# PROBLEM STATEMENT
Filter these entries, keeping only lines that hold the word "cause".

# PROVIDED RECORDS

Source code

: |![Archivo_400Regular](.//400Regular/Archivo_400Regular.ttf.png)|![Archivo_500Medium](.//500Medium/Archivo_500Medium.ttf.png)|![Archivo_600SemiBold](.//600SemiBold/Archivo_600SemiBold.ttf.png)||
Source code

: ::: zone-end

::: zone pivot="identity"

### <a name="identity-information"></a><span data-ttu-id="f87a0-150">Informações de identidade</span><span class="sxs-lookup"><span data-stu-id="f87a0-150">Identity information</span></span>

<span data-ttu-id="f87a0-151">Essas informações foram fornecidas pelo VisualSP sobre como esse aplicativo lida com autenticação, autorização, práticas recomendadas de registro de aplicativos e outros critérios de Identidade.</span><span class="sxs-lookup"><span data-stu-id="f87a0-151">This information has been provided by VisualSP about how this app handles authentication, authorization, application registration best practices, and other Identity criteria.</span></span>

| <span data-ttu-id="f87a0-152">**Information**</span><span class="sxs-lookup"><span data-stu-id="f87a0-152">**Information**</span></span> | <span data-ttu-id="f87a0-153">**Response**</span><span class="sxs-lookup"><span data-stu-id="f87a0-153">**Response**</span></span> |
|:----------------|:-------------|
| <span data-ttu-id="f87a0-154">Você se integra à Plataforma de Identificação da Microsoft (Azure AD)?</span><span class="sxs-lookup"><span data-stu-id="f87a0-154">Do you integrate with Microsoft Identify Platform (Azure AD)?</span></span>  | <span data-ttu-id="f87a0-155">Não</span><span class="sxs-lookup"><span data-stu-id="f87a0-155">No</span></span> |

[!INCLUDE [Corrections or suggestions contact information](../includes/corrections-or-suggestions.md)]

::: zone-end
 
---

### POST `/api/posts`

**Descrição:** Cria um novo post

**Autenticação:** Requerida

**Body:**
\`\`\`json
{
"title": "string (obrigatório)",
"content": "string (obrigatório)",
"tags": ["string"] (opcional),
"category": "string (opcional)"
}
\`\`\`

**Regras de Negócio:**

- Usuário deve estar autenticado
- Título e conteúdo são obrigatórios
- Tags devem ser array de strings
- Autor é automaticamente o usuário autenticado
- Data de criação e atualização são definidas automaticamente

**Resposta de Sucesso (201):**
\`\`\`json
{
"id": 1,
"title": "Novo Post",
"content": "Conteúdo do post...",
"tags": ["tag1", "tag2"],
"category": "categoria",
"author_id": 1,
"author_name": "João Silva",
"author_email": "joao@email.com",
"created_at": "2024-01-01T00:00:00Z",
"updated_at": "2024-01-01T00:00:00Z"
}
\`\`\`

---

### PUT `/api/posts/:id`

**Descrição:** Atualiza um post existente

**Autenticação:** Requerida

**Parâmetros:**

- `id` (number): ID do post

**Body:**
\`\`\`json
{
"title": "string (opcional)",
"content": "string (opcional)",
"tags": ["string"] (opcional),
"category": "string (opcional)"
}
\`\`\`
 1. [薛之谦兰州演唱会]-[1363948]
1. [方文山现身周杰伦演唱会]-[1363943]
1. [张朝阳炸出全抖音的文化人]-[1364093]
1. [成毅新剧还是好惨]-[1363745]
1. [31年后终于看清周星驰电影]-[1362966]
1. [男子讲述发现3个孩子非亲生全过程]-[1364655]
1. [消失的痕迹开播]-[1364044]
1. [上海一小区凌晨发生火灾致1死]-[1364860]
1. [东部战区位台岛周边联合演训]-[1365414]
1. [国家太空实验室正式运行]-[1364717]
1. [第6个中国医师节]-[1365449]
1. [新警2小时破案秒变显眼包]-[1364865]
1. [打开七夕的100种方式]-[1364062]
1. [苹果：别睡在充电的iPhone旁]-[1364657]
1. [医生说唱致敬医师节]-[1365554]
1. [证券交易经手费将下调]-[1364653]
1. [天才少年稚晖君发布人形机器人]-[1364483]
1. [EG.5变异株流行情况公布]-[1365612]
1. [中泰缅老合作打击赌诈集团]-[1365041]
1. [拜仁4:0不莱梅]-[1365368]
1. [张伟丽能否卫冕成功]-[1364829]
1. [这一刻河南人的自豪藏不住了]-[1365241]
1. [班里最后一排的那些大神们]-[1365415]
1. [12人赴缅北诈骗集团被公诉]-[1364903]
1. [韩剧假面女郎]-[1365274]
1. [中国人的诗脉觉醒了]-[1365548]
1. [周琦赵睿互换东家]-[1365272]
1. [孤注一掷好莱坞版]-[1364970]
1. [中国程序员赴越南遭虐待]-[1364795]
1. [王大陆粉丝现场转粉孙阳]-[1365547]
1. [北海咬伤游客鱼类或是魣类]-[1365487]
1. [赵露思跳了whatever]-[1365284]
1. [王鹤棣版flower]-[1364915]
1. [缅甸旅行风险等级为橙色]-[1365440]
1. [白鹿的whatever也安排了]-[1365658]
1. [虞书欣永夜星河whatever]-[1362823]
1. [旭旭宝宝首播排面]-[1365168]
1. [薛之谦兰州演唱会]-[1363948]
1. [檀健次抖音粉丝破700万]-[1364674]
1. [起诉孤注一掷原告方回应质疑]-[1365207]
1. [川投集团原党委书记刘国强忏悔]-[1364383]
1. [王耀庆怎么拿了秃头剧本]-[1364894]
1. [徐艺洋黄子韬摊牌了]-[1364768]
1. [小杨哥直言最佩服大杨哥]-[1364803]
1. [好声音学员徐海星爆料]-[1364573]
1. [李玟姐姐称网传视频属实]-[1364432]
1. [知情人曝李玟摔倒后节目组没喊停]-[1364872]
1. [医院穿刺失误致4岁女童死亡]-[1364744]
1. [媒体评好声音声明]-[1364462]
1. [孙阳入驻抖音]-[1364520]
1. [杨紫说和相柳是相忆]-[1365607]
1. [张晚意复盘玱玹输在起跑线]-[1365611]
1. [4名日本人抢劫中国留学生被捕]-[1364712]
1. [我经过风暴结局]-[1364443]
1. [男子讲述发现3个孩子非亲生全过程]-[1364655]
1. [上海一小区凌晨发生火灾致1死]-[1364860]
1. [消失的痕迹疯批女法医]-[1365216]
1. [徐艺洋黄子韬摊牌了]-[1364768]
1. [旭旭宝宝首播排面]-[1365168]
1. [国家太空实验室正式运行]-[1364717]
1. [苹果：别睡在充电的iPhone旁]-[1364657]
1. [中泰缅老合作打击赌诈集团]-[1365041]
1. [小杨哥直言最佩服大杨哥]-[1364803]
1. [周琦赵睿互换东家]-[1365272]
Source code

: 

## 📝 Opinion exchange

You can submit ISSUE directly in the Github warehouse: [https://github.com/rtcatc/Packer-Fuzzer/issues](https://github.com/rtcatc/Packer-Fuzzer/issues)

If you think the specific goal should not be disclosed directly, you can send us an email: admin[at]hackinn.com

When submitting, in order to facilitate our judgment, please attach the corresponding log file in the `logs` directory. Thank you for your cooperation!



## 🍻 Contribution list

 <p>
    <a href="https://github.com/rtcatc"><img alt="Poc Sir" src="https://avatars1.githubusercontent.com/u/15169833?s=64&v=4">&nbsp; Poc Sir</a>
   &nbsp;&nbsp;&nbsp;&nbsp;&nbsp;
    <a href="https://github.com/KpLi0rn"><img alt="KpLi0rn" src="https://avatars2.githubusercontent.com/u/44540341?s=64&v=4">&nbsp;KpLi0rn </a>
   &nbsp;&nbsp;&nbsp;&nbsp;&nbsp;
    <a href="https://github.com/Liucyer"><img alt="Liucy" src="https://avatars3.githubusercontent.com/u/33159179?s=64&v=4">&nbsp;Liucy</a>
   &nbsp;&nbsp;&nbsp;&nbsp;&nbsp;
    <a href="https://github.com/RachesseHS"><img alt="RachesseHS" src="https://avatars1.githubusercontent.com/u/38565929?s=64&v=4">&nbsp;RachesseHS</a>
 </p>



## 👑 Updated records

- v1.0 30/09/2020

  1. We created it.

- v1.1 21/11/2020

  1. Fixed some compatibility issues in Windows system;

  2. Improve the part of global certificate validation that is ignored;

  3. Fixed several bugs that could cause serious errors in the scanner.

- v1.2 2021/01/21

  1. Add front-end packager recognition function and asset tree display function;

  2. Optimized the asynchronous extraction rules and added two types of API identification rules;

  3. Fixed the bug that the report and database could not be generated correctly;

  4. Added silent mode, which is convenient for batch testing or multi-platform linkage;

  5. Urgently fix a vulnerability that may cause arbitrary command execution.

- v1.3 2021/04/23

# TASK SOLUTION
  3. Fixed several bugs that could cause serious errors in the scanner.
  5. Urgently fix a vulnerability that may cause arbitrary command execution.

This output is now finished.